Problem to work on:
Print the part of the calculus explanation below between "We can see that" and "the only intercept.", inclusive, with every character unchanged.

Passage given:
Begin

How do you find intercepts, extrema, points of inflections, asymptotes and graph #y=x/(x^2+1)#?

1 Answer
Jan 4, 2017

graph{x/(x^2+1) [-10, 10, -1, 1]}

Explanation:

The domain of the function is the entire #RR#, as the denominator of the rational function is always #>0#.

We have that:

#lim_(x->-oo) x/(x^2+1) = 0#

#lim_(x->+oo) x/(x^2+1) = 0#

We can see that #y(x)# has the line #y=0# as horizontal asymptote on both sides. We can also see that:

#y(x) < 0 # for #x<0#
#y(x) > 0 # for #x>0#
#y(x) = 0 # for #x=0#

So #x=0# is the only intercept.

#y'(x) = frac(1-x^2) ((x^2+1)^2)#

As the denominator of #y'(x)# is always positive the function is differentiable everywhere and:

#y'(x) <0# for #x in (-oo,-1)# and #in in (1,+oo)#
#y'(x) >0# for #x in (-1,1)#
#y'(x) = 0# for #x=+-1#

Therefore #y(x)# starts from #y=0# at #x->-oo# and decreases until #x=-1# where it reaches a local minimum #y(-1)=-1/2#. It then increases until #x=1# (changing sign at #x=0#) where it reaches a local maximum at #y(1) = 1/2#, and then decreases approaching zero indefinitely as #x->+oo#

#y''(x) = frac (2x(x^2-3)) ((x^2+1)^3)#

so inflection points are: #x=0# and #x=+-sqrt(3)# and the concavity is determined by the sign of #y''(x)#:

for #x in (-oo, -sqrt(3)), y''(x) <0, y(x)# is concave down
for #x in (-sqrt(3),0), y''(x) >0, y(x)# is concave up
for #x in (0, sqrt(3)), y''(x) <0, y(x)# is concave down
for #x in (sqrt(3),+oo), y''(x) >0, y(x)# is concave up

End

Data lines:
Begin

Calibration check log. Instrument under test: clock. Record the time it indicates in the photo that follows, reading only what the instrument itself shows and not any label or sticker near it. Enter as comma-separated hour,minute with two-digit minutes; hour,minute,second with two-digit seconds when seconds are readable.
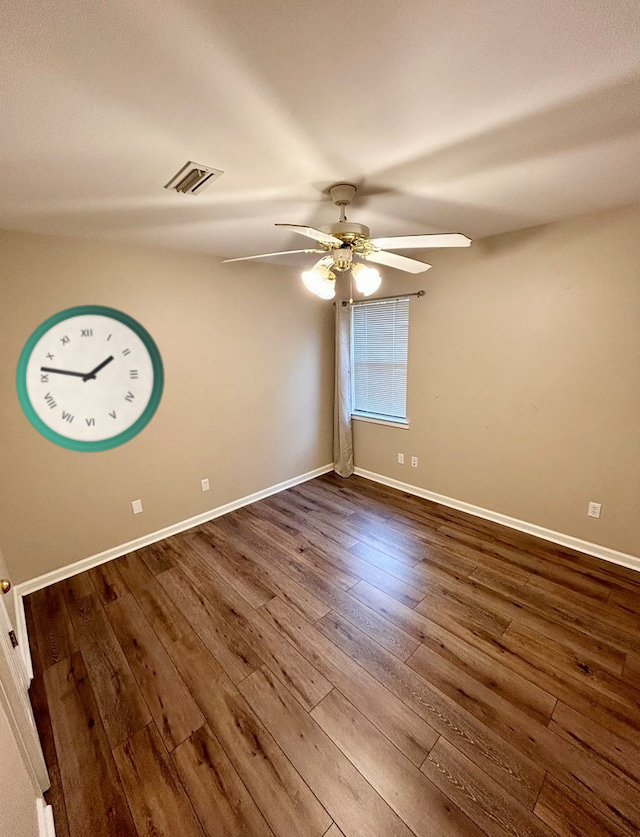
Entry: 1,47
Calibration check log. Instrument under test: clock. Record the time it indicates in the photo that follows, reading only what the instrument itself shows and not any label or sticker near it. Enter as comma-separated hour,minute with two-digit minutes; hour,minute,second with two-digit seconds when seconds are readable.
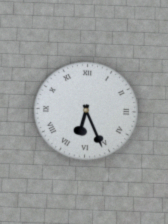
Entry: 6,26
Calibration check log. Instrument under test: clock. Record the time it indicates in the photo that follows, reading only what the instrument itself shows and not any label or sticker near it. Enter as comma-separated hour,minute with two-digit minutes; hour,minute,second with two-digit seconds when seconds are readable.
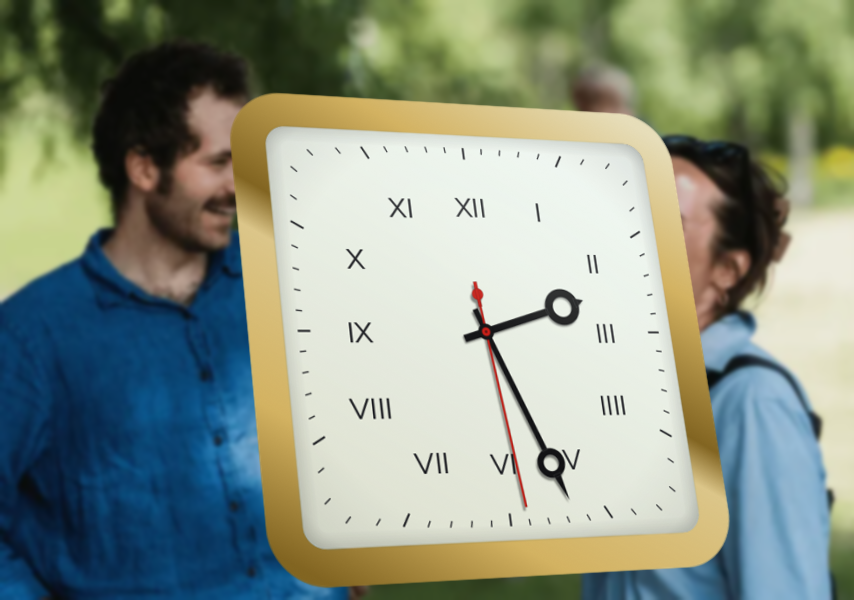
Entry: 2,26,29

End

Task solution:
We can see that #y(x)# has the line #y=0# as horizontal asymptote on both sides. We can also see that:

#y(x) < 0 # for #x<0#
#y(x) > 0 # for #x>0#
#y(x) = 0 # for #x=0#

So #x=0# is the only intercept.